Energy prices were all lower last week with natural gas prices down the most.  WTI and Brent crude decreased 4.5% and 2.9%, respectively.  Gasoil, gasoline and heating oil prices fell 1.7%, 4.7% and 2.6%, respectively.  Natural gas prices plummeted 15.8%.

Grain prices were mixed again last week. Chicago wheat prices increased 4.4%, Kansas wheat prices increased 3.2% and corn prices rose 0.7%. Soybean prices fell 2.3%.

Gold, platinum and silver prices were all lower last week.  Gold prices declined 0.3%, platinum prices decreased 0.8% and silver prices fell 0.2%.

Base metal prices were mixed as well last week.  Aluminum prices gained 1.8% and copper prices edged higher, increasing 0.1%.   Zinc prices fell 1.5% while nickel prices dropped 6.7%.

The Bloomberg Commodity Index decreased 2.02% last week primarily as a result of lower energy prices, particularly lower natural gas prices and as result of lower base metal prices.

Total assets in commodity ETPs rose $311.7m last week primarily as a result of gold ETP inflows. Gold ($265.4m), broad commodity ($18.8m), agriculture ($14.2m) and precious metal (ex-gold and silver) ($13.0m) ETP inflows were slightly offset by crude oil (-$10.5m) ETP outflows.

Commentary

Supported by indications of progress on a U.S.-China trade agreement and strong U.S. economic reports (including new home sales and 2nd estimate Q3 GDP),  the S&P 500 Index moved 1.4% higher through Wednesday to close at 3153.63, another all-time high.  President Trump’s signing of legislation supporting Hong Kong protesters along with falling energy prices pushed U.S. stock markets slightly lower with the S&P 500 Index slipping 0.4%.    At week’s end the S&P 500 Index was up 1% to 3140.98, 10-year U.S. Treasury rates gained 1bp to 1.78% and the U.S. dollar was unchanged (as measured by the DXY index).

Down only slightly despite a much-larger-than-expected increase in U.S. inventories and record U.S oil production (as reported on Wednesday), WTI crude oil prices dropped 5% on Friday on increased concerns of an oversupplied market.   Russian statements expressing a desire to wait until April 2020 to discuss continued production cutbacks increased uncertainty regarding the unity of OPEC+ and their ability to agree on continued production cutbacks at this coming week’s OPEC meeting.  In addition, President Trump’s signing of legislation supporting Hong Kong protesters reduced optimism of a U.S.-China phase one trade agreement.

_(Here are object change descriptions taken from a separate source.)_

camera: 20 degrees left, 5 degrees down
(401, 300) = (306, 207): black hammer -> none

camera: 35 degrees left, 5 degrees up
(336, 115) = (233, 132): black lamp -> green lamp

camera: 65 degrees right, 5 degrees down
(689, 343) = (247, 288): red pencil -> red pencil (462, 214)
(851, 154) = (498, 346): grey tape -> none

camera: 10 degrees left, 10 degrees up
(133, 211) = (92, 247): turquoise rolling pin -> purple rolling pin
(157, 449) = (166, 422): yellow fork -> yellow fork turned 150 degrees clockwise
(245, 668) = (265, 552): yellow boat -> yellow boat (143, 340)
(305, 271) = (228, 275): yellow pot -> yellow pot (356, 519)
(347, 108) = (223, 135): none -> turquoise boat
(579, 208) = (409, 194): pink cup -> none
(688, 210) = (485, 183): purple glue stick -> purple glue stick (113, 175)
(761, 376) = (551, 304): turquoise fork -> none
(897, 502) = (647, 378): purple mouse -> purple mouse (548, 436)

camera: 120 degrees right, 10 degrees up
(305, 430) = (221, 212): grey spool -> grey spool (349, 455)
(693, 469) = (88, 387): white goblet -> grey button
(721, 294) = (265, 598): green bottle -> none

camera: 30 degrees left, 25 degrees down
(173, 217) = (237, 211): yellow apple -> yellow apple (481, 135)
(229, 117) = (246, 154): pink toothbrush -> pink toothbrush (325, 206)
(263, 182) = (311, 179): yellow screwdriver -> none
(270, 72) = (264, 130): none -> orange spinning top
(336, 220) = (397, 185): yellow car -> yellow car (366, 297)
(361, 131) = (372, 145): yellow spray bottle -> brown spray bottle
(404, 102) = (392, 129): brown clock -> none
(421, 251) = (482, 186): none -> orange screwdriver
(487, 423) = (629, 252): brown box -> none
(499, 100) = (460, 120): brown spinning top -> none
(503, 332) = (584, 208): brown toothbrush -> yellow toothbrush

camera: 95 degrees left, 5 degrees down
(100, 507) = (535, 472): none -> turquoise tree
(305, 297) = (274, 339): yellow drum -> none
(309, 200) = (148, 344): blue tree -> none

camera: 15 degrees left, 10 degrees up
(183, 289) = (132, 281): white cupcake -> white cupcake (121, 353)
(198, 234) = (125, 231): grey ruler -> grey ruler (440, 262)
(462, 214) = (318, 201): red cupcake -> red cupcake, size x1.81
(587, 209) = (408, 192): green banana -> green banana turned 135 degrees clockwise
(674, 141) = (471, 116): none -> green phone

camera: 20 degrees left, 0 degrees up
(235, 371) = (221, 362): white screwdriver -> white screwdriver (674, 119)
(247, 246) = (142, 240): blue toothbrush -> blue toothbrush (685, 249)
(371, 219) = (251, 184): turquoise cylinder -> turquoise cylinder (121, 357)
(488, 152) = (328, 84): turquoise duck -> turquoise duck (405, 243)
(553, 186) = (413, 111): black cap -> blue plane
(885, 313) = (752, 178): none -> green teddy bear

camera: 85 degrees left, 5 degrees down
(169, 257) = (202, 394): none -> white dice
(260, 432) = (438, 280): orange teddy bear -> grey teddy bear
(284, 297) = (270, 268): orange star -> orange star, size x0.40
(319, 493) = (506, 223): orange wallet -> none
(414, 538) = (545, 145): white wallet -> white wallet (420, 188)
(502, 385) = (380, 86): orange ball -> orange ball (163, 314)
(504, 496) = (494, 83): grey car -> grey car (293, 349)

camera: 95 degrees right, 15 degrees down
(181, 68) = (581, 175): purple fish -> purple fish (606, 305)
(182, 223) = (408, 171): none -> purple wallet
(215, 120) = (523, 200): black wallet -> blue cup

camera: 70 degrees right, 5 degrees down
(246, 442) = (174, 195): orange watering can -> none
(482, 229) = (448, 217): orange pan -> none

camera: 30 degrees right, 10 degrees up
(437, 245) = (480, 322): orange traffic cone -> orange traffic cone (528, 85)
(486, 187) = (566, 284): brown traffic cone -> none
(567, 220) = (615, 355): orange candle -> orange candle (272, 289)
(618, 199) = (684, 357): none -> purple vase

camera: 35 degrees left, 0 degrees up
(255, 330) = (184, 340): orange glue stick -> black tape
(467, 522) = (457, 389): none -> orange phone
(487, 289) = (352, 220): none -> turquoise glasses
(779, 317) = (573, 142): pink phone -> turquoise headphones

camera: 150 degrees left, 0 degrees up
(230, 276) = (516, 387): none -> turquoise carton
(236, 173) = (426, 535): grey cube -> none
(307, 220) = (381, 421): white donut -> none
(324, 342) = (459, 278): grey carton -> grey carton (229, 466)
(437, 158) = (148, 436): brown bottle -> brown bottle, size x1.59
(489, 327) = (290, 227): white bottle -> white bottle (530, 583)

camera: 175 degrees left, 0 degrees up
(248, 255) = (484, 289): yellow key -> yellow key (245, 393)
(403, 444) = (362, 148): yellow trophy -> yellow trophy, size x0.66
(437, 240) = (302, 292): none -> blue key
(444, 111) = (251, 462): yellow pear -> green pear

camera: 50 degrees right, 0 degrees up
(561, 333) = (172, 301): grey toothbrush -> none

Natural gas prices plummeted on the back of increased supplies (directly related to record U.S. crude oil production) and forecasts for mild weather in the coming weeks.

A record drop in Chinese industrial profits (reducing the outlook for Chinese nickel demand) and growing inventory levels helped pushed nickel prices lower during the week while copper and aluminum prices held firm on hopes of a U.S.-China trade agreement.

Stronger-than-expected U.S. economic reports and optimism of a U.S.-China trade agreement helped move gold, silver and platinum prices lower on the week.  

Corn and wheat prices moved higher with greater-than-expected exports (as reported by the USDA).  Wheat prices also benefited from forecasts of Argentina wheat production falling dramatically.  Soybean prices suffered from uncertainty regarding a U.S.-China trade agreement following President Trump signing legislation supporting Hong Kong protesters.

Coming up this week      

  • Decent data week with manufacturing and service PMI reports,  an OPEC meeting and capped off with the employment situation report on Friday.
  • Markit and ISM manufacturing PMIs and construction spending on Monday.
  • Markit and ISM non-manufacturing PMIs on Wednesday.
  • OPEC meeting, jobless claims, exports-imports and factory orders on Thursday.
  • Employment situation report and Michigan consumer survey on Friday.
  • EIA petroleum report on Wednesday and Baker-Hughes rig count on Friday.